Seçimde sonuca etki edecek oranda hile yapılıp yapılmayacağını, muhalefetin kazanması durumunda Cumhurbaşkanı Erdoğan’ın sonucu kabul edip etmeyeceğini, seçimlere kısa bir süre kala veya Cumhurbaşkanlığı seçiminin birinci ve ikinci turları arasında yapay bir güvenlik sorununun yaşanıp yaşanmayacağını da soruyorlar. Bakın bunlar siyasetçi falan değil, sadece Türkiye’ye yatırım yapmanın iyi bir fikir olup olmadığını anlamaya çalışan uluslararası yatırımcılar. Ve ne yazık ki Türkiye’deki seçim sistemine, dolayısıyla demokrasimize güvenmiyorlar.
Türkiye’nin demokratik dünyada ciddi bir itibar sorunu var; pasaportumuzun, yargımızın, medyamızın, Merkez Bankamızın yanı sıra seçim sistemimize de güvenilmiyor. İtibar sorunumuzu daha büyük ve görkemli binalar inşa ederek aşmaya çalışmak ise ne yazık ki gerçekçi bir yaklaşım değil. Ülkemizin itibarını ancak hukukun üstünlüğü, insan haklarına saygı, şeffaflık, hesap verebilirlik gibi ilkelerle artırabiliriz. Önümüzdeki seçimlerin serbest ve adil bir ortamda gerçekleşmesi, seçim güvenliğinin hiçbir şüpheye mahal bırakmayacak şekilde sağlanması, mühürsüz zarf gibi mevzuata aykırı uygulamalara izin verilmemesi, sonuçların mümkün olduğu kadar hızlı ve şeffaf bir biçimde kamuoyu ile paylaşılması, sandıkta ifadesini bulan ulusal iradeye herkesin saygı duyması, sadece dirlik ve düzenimiz açısından değil, uluslararası itibarımız açısından da büyük önem taşıyor.
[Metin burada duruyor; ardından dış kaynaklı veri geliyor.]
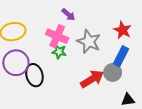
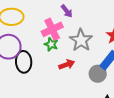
pink cross: (57, 36) -> (52, 29), turned 30
red arrow: (92, 79) -> (67, 65), moved, size x0.7

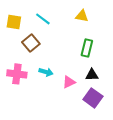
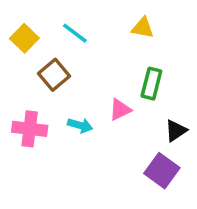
yellow square: (14, 22) -> (24, 38), turned 35
black triangle: (92, 75) -> (176, 131), moved, turned -32
pink triangle: (69, 82) -> (120, 110), moved

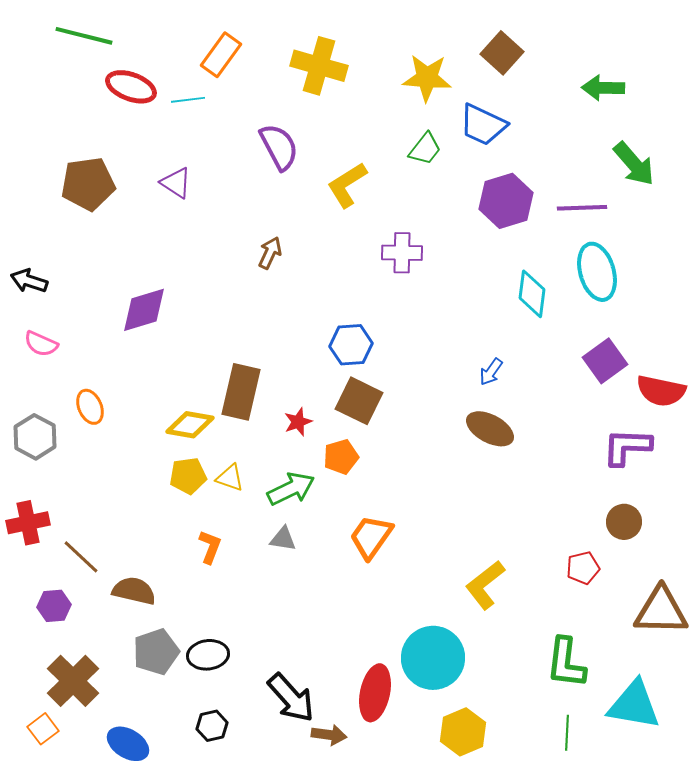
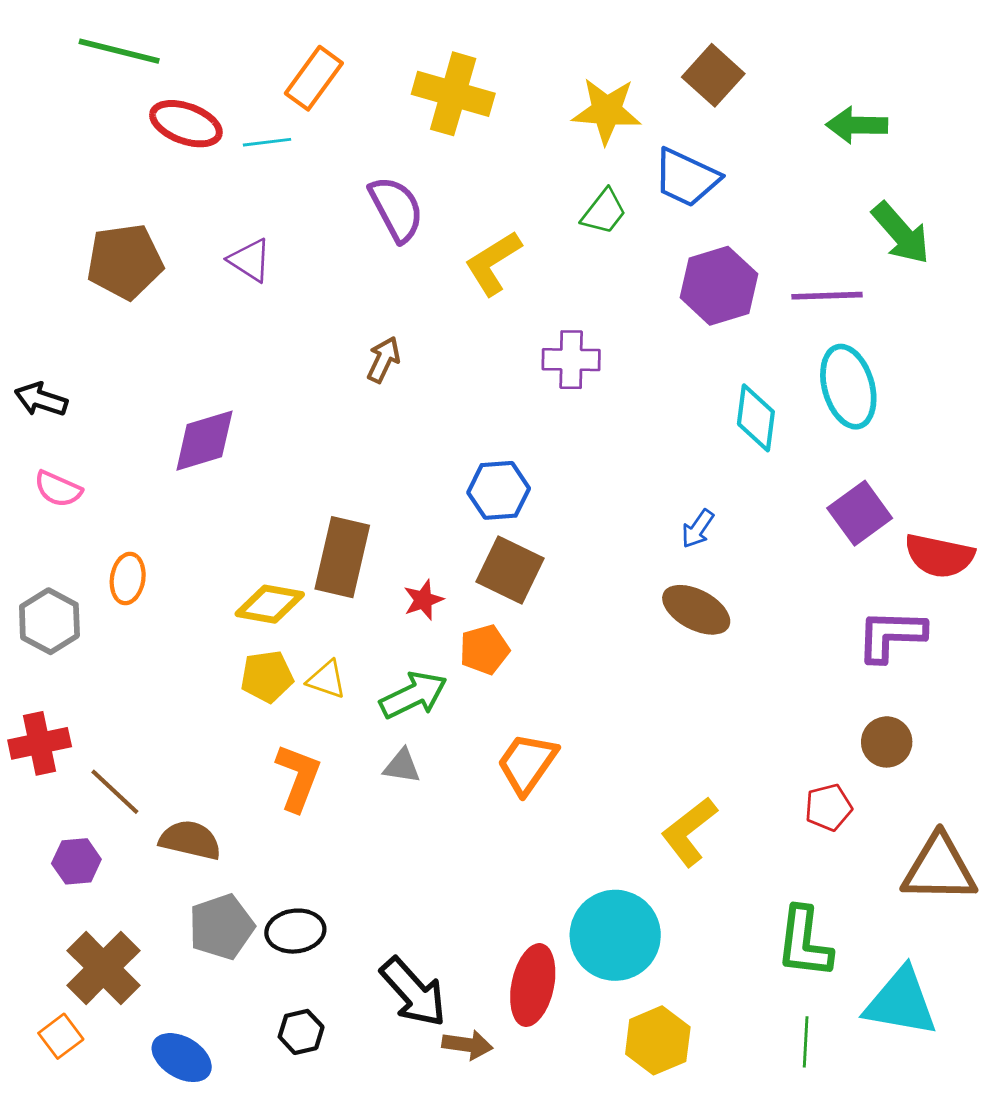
orange ellipse: (90, 407) -> (128, 579), turned 32
orange L-shape: (210, 547) -> (298, 778), size x1.4

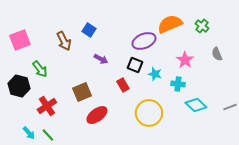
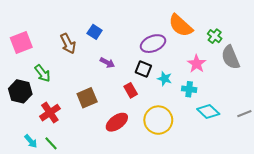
orange semicircle: (170, 24) -> (181, 25), turned -115
green cross: (202, 26) -> (215, 36), moved
gray semicircle: (217, 54) -> (231, 57), size x1.6
red ellipse: (97, 115) -> (117, 122), moved

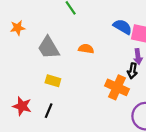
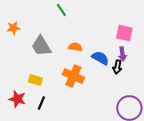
blue semicircle: (122, 27) -> (100, 58), moved
yellow rectangle: (53, 81) -> (35, 80), moved
orange cross: (117, 87) -> (73, 76), moved

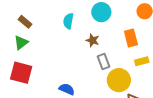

Göğsümüzü gere gere Türkiye’de seçimler serbest ve adildir diyebileceğimiz, “seçimlerde hile yapılacak mı, kaybeden sonuca razı olacak mı, anayasa ihlal edilecek mi” gibi sorular soranlara “hadi oradan” diye cevap verebileceğimiz günlere bir an önce kavuşmayı dilerim.